I get asked a lot about how to take over an existing business. What this translates to is rather simple: I want something for nothing. I have no problem with wanting something for nothing. It just takes some patience. And you may have to fail a few times before you pull it off.

In general there are two ways to take over an existing business. You can either work you way into a good business, or paper out a bad business. Since papering out a bad business falls under the other category of the typical leveraged buyout, or more accurately an LBO of a distressed company, I will address the first way.
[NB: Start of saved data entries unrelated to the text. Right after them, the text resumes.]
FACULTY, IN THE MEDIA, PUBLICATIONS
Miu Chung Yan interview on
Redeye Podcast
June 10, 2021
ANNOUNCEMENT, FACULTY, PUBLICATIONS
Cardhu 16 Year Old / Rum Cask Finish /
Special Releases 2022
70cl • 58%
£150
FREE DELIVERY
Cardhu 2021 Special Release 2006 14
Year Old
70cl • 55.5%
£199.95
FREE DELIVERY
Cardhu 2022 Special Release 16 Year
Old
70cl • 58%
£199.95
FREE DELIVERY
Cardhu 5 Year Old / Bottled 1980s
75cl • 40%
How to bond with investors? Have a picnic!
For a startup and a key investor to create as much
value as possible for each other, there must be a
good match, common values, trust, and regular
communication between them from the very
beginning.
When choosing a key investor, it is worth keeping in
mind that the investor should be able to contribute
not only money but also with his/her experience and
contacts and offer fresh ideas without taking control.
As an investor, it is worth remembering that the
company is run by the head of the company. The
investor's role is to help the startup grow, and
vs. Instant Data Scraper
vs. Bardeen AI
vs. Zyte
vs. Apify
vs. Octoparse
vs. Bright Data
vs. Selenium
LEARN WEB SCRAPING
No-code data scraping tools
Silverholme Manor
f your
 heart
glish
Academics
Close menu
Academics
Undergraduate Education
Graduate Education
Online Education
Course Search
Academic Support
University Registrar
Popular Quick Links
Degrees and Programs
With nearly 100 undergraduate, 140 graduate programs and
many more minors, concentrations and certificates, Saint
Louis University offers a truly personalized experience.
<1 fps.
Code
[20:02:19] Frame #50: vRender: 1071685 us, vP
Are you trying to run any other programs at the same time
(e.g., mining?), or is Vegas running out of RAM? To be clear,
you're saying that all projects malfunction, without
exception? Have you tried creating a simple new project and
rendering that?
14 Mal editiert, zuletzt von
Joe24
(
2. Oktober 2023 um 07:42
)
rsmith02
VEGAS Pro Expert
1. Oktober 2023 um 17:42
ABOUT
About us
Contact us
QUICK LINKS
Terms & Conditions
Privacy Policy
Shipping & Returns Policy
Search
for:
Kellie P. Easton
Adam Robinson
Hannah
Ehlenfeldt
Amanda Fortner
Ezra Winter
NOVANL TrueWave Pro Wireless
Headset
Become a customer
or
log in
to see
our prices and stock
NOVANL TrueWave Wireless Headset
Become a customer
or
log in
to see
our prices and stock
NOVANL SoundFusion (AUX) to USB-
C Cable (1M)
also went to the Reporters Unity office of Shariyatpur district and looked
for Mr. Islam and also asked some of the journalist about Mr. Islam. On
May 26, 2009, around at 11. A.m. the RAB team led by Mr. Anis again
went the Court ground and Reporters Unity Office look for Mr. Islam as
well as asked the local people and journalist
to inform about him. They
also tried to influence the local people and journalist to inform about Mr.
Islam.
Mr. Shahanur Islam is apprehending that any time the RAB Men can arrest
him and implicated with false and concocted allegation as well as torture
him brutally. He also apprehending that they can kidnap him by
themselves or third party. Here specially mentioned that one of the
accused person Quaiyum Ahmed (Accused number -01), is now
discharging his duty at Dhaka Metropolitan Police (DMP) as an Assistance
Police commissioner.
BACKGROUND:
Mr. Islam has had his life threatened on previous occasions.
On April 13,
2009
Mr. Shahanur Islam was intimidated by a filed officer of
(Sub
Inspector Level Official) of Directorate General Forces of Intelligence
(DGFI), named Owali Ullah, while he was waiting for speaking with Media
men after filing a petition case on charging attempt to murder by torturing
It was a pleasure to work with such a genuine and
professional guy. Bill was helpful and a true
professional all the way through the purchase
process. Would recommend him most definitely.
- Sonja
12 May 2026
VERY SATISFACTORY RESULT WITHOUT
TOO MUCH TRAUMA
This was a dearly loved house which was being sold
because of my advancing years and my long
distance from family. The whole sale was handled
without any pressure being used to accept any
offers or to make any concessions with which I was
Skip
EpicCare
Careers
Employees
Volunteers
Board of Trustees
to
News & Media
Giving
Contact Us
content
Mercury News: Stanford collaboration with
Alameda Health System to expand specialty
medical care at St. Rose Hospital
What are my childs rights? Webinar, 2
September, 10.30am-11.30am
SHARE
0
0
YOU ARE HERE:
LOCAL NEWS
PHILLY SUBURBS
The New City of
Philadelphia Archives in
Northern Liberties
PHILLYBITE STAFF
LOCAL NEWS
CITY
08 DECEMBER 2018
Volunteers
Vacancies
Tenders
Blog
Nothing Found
An occasional buyer will have the unmitigated audacity to inquire of the seller whether or not he/she could just hand the company over to the buyer. Perhaps not up front, but over time as the buyer enters the company and goes to work, gradually replacing the seller’s day to day functions. Why would a seller agree to this? There are a number of reasons. First the seller needs an exit plan. Second, he cannot find a well capitalized buyer. Third he cannot find a buyer whom he likes. Fourth, he wants to have a succession plan that provide stability to his employees. Fifth he can still get paid out for his valuation plan while easing out of operations. Any combination of the reasons can be compelling enough to sway the seller into this program.

While I won’t kid you that I have done these types of deals before, I have been around long enough to have seen how they work. The first and nearly only hurdle in these situations is to develop a close relationship, with the seller. This takes an investment in time spent with the seller learning the details of the business. It also takes a willing seller to be open minded enough to entertain the idea of training a prospective buyer as his successor. Once a comfort level is reached between the parties, and this may take months, or even years, only then can we talk numbers and deal structure.

Deal structure can be as simple or as complicated as we care to make it. I opt for simple. Since the buyer usually has no money in these cases, there is very little if any cash at closing. There is often a plan to pay the buyer as the new manager and effect a gradual change in ownership in exchange for stock. The stock may be escrowed and “vested” as money changes hands. For example there could be an agreement to acquire 60% of the stock (controlling interest is always desirable) over six years at 10% per year. The price will have been negotiated based on the valuation and so a money figure would be attached to the 60%. This gives the buyer enough time to either earn or raise the necessary capital each year and acquire the desire stock over a set amount of time.

The deal can be risky for both parties inasmuch as any partnership risks a falling out and disagreements along the way. The documents will usually call for some sort of breakup arrangement which entails a complete buyout so that no partnership relationship remains. Not always easy but it is always worth it to plan for the worst.

I do not vigorously recommend taking over an existing business from a buyer’s perspective. These types of deals are useful if the buyer has no cash but the seller usually remains in the driver’s seat for a number of years. Most of the time you as the buyer will want your controlling interest or preferably 100% of all common stock vested at closing. Which means its already paid for and nobody can take if from you even if you default in payments. However, this type of deal is for unusual circumstances and can be beneficial to both parties if they can co-exist over multiple years.